Ecoregion in the Caribbean

The Windward Islands moist forests ecoregion (WWF ID: NT0179) covers forested, high-precipitation areas of the volcanic Windward Islands. The forested areas are mostly at higher elevations in the interior of the islands, surrounded by dry forests, dry shrubland, or mangroves on the flat coastal lowlands. Closed forest of this ecoregion cover the majority of the islands. Species diversity is very high.

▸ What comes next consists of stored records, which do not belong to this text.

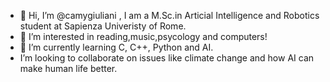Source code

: - 👋 Hi, I’m @camygiuliani , I am a M.Sc.in Articial Intelligence and Robotics student at Sapienza Univeristy of Rome.
- 👀 I’m interested in reading,music,psycology and computers!
- 🌱 I’m currently learning C, C++, Python and AI.
-  I’m looking to collaborate on issues like climate change and how AI can make human life better.

<!---
camygiuliani/camygiuliani is a ✨ special ✨ repository because its `README.md` (this file) appears on your GitHub profile.
You can click the Preview link to take a look at your changes.
--->
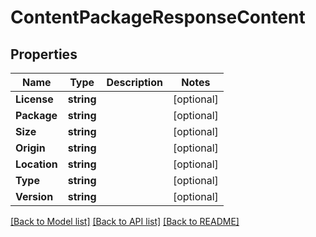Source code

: # ContentPackageResponseContent

## Properties
Name | Type | Description | Notes
------------ | ------------- | ------------- | -------------
**License** | **string** |  | [optional] 
**Package** | **string** |  | [optional] 
**Size** | **string** |  | [optional] 
**Origin** | **string** |  | [optional] 
**Location** | **string** |  | [optional] 
**Type** | **string** |  | [optional] 
**Version** | **string** |  | [optional] 

[[Back to Model list]](../README.md#documentation-for-models) [[Back to API list]](../README.md#documentation-for-api-endpoints) [[Back to README]](../README.md)



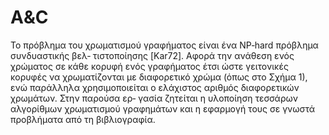 # A&C
Το πρόβλημα του χρωματισμού γραφήματος είναι ένα NP‐hard πρόβλημα συνδυαστικής βελ‐
τιστοποίησης [Kar72]. Αφορά την ανάθεση ενός χρώματος σε κάθε κορυφή ενός γραφήματος
έτσι ώστε γειτονικές κορυφές να χρωματίζονται με διαφορετικό χρώμα (όπως στο Σχήμα 1), ενώ
παράλληλα χρησιμοποιείται ο ελάχιστος αριθμός διαφορετικών χρωμάτων. Στην παρούσα ερ‐
γασία ζητείται η υλοποίηση τεσσάρων αλγορίθμων χρωματισμού γραφημάτων και η εφαρμογή
τους σε γνωστά προβλήματα από τη βιβλιογραφία.
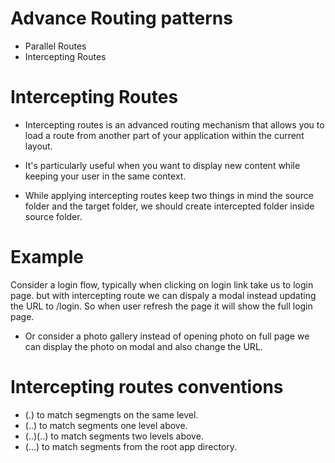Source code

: # Advance Routing patterns

- Parallel Routes
- Intercepting Routes

# Intercepting Routes

- Intercepting routes is an advanced routing mechanism that allows you to load a route from another part of your application within the current layout.

- It's particularly useful when you want to display new content while keeping your user in the same context.

- While applying intercepting routes keep two things in mind the source folder and the target folder, we should create intercepted folder inside source folder.

# Example
Consider a login flow, typically when clicking on login link take us to login page. but with intercepting route we can dispaly a modal instead updating the URL to /login. So when user refresh the page it will show the full login page.

- Or consider a photo gallery instead of opening photo on full page we can display the photo on modal and also change the URL.

# Intercepting routes conventions

- (.) to match segmengts on the same level.
- (..) to match segments one level above.
- (..)(..) to match segments two levels above.
- (...) to match segments from the root app directory.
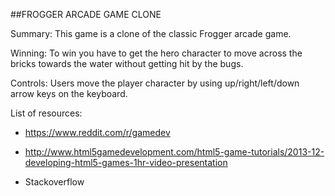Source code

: ##FROGGER ARCADE GAME CLONE

Summary: This game is a clone of the classic Frogger arcade game.

Winning: To win you have to get the hero character to move across the  bricks towards the water without getting hit by the bugs. 

Controls: Users move the player character by using up/right/left/down arrow keys on the keyboard.

List of resources:

* https://www.reddit.com/r/gamedev

* http://www.html5gamedevelopment.com/html5-game-tutorials/2013-12-developing-html5-games-1hr-video-presentation

* Stackoverflow
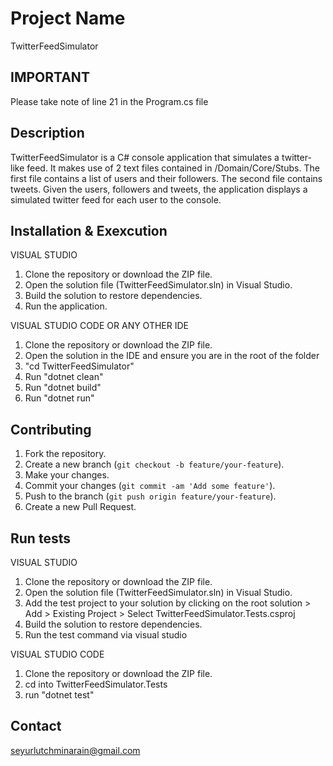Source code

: # Project Name
TwitterFeedSimulator

## IMPORTANT
Please take note of line 21 in the Program.cs file

## Description
TwitterFeedSimulator is a C# console application that simulates a twitter-like feed. It makes use of 2 text files contained in /Domain/Core/Stubs.
The first file contains a list of users and their followers.
The second file contains tweets.
Given the users, followers and tweets, the application displays a simulated twitter feed for each user to the console.

## Installation & Exexcution
VISUAL STUDIO
1. Clone the repository or download the ZIP file.
2. Open the solution file (TwitterFeedSimulator.sln) in Visual Studio.
3. Build the solution to restore dependencies.
5. Run the application.

VISUAL STUDIO CODE OR ANY OTHER IDE
1. Clone the repository or download the ZIP file.
2. Open the solution in the IDE and ensure you are in the root of the folder
3. "cd TwitterFeedSimulator"
3. Run "dotnet clean"
4. Run "dotnet build"
5. Run "dotnet run"

## Contributing
1. Fork the repository.
2. Create a new branch (`git checkout -b feature/your-feature`).
3. Make your changes.
4. Commit your changes (`git commit -am 'Add some feature'`).
5. Push to the branch (`git push origin feature/your-feature`).
6. Create a new Pull Request.

## Run tests
VISUAL STUDIO
1. Clone the repository or download the ZIP file.
2. Open the solution file (TwitterFeedSimulator.sln) in Visual Studio.
3. Add the test project to your solution by clicking on the root solution > Add > Existing Project > Select TwitterFeedSimulator.Tests.csproj
3. Build the solution to restore dependencies.
4. Run the test command via visual studio

VISUAL STUDIO CODE
1. Clone the repository or download the ZIP file.
2. cd into TwitterFeedSimulator.Tests
3. run "dotnet test"

## Contact
seyurlutchminarain@gmail.com

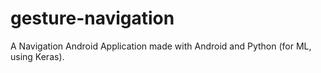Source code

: # gesture-navigation
A Navigation Android Application made with Android and Python (for ML, using Keras).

==Location and description==
The Windward Islands are a volcanic island arc, with mountainous interiors in which steep slopes and difficulty converting the land to agriculture has provided some protection from human settlement and development. Moist forests are found on the islands of Dominica, Martinique, Saint Lucia, Saint Vincent, and Grenada.

==Climate==
The climate of the ecoregion is Tropical rainforest climate (Köppen climate classification (Af)). This climate is characterized as hot, humid, and having at least 60 mm of precipitation every month. The rainy season occurs in the summer and fall, with precipitation ranging from 10,000 mm/year in the high elevations of Dominica to 3,750 mm/year in the lower elevations of Grenada.

==Flora and fauna==
70% of the ecoregion is closed, broadleaf evergreen forest. Another 20% is open forest. The characteristics tree species of the mature forests are gommier (Dacryodes excelsa), (Amanoa caribaea), and trees of genus (Sloanea). The mature forests feature widespread epiphytes and lianas, with an understory of Licania ternatensis and Tapura antilliana. Forests that have been cleared for agriculture or timber are typically reforested by Miconia mirabilis and Cecropia schreberiana.